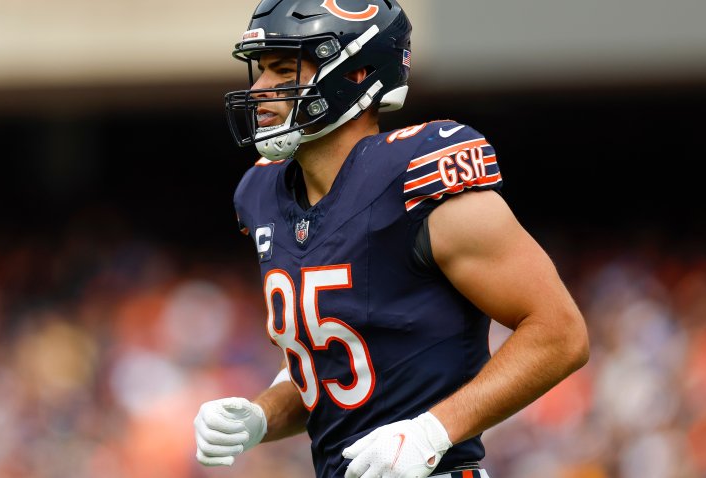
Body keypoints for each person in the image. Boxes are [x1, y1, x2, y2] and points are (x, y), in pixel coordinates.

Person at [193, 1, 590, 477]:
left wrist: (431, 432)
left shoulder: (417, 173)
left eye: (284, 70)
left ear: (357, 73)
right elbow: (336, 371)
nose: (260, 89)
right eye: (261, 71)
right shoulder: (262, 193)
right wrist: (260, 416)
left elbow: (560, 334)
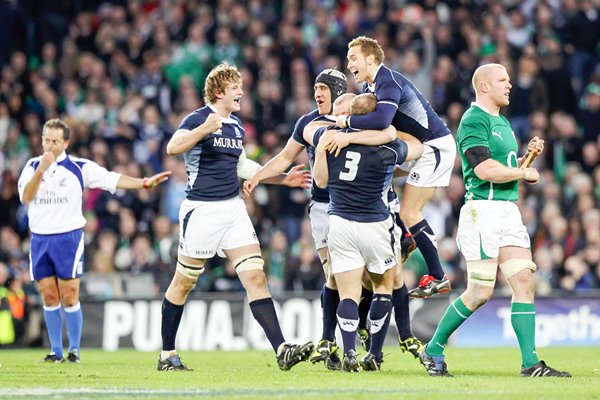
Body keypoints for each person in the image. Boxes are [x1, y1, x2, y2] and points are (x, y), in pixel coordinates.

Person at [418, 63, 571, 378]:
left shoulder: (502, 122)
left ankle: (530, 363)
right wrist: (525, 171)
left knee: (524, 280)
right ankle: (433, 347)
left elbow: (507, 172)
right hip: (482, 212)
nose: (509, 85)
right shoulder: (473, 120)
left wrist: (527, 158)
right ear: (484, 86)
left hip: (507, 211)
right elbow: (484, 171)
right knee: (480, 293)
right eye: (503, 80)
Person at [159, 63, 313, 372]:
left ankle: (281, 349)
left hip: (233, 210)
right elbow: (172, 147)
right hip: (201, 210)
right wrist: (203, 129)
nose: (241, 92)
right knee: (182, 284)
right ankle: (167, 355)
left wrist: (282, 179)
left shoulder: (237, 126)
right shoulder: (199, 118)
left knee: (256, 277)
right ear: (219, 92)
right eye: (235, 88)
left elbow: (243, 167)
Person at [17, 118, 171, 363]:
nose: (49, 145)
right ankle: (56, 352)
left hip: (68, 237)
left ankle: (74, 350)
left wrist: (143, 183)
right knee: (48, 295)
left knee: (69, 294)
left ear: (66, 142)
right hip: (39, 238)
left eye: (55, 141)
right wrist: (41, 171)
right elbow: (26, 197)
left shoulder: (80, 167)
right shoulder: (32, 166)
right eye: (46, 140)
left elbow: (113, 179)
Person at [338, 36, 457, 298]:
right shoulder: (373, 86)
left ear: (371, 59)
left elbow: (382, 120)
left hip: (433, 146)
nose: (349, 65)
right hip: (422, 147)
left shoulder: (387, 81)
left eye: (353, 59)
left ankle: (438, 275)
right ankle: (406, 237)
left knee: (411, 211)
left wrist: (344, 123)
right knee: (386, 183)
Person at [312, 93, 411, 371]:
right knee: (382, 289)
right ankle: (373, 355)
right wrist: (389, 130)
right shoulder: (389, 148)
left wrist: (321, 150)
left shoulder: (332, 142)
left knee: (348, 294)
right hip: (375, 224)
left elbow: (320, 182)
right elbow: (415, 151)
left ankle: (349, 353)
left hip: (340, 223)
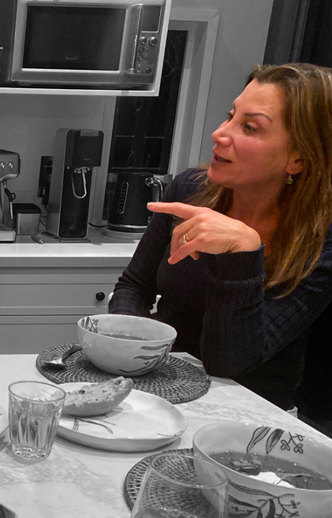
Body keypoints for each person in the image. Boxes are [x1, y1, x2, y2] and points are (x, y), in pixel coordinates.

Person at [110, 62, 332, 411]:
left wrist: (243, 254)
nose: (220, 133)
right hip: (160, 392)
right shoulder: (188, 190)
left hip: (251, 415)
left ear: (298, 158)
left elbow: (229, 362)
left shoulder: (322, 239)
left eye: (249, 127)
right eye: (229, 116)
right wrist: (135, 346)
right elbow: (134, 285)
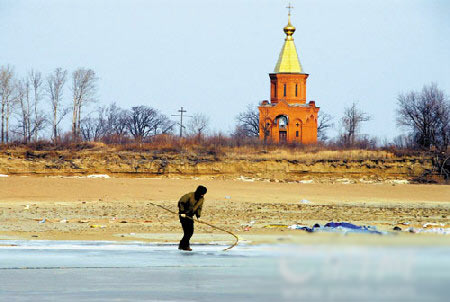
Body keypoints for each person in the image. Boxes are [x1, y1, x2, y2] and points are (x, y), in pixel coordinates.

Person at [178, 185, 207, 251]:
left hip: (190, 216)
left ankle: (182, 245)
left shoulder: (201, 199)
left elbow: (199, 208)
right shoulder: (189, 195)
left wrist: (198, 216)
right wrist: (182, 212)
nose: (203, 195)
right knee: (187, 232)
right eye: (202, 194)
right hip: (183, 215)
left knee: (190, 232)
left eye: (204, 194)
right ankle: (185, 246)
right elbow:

□ □ □ □ □ □ □

▶ **Exercise brief**:
Print the lines from the beginning of the records up to and including the line containing "left shoulder: (332, 142)", word for word, with no pictures.

▶ **Exercise response**:
Body keypoints for each person in the image. Boxes are [x1, y1, x2, y2] and points are (x, y), in pixel coordinates.

Person at [193, 1, 590, 477]:
left wrist: (431, 432)
left shoulder: (417, 173)
left eye: (284, 70)
left ear: (357, 73)
right elbow: (336, 371)
nose: (260, 89)
right eye: (261, 71)
right shoulder: (262, 193)
right wrist: (260, 416)
left elbow: (560, 334)
Body keypoints for each person in the image. Boxes are [x1, y1, x2, y2] and points are (x, y), in pixel coordinates.

Person at [418, 63, 571, 378]:
left shoulder: (502, 122)
left ankle: (530, 363)
right wrist: (525, 171)
left knee: (524, 280)
right ankle: (433, 347)
left elbow: (507, 172)
right hip: (482, 212)
nose: (509, 85)
right shoulder: (473, 120)
left wrist: (527, 158)
right ear: (484, 86)
left hip: (507, 211)
right elbow: (484, 171)
right knee: (480, 293)
right eye: (503, 80)
Person at [159, 63, 313, 372]:
left ankle: (281, 349)
left hip: (233, 210)
right elbow: (172, 147)
right hip: (201, 210)
right wrist: (203, 129)
nose: (241, 92)
right knee: (182, 284)
right ankle: (167, 355)
left wrist: (282, 179)
left shoulder: (237, 126)
right shoulder: (199, 118)
left knee: (256, 277)
right ear: (219, 92)
right eye: (235, 88)
left elbow: (243, 167)
Person at [17, 118, 171, 363]:
nose: (49, 145)
right ankle: (56, 352)
left hip: (68, 237)
left ankle: (74, 350)
left wrist: (143, 183)
right knee: (48, 295)
left knee: (69, 294)
left ear: (66, 142)
right hip: (39, 238)
left eye: (55, 141)
right wrist: (41, 171)
right elbow: (26, 197)
left shoulder: (80, 167)
right shoulder: (32, 166)
right eye: (46, 140)
left elbow: (113, 179)
Person at [338, 36, 457, 298]:
right shoulder: (373, 86)
left ear: (371, 59)
left elbow: (382, 120)
left hip: (433, 146)
nose: (349, 65)
right hip: (422, 147)
left shoulder: (387, 81)
left eye: (353, 59)
left ankle: (438, 275)
right ankle: (406, 237)
left knee: (411, 211)
left wrist: (344, 123)
right knee: (386, 183)
Person at [312, 93, 411, 371]:
right knee: (382, 289)
right ankle: (373, 355)
right wrist: (389, 130)
right shoulder: (389, 148)
left wrist: (321, 150)
left shoulder: (332, 142)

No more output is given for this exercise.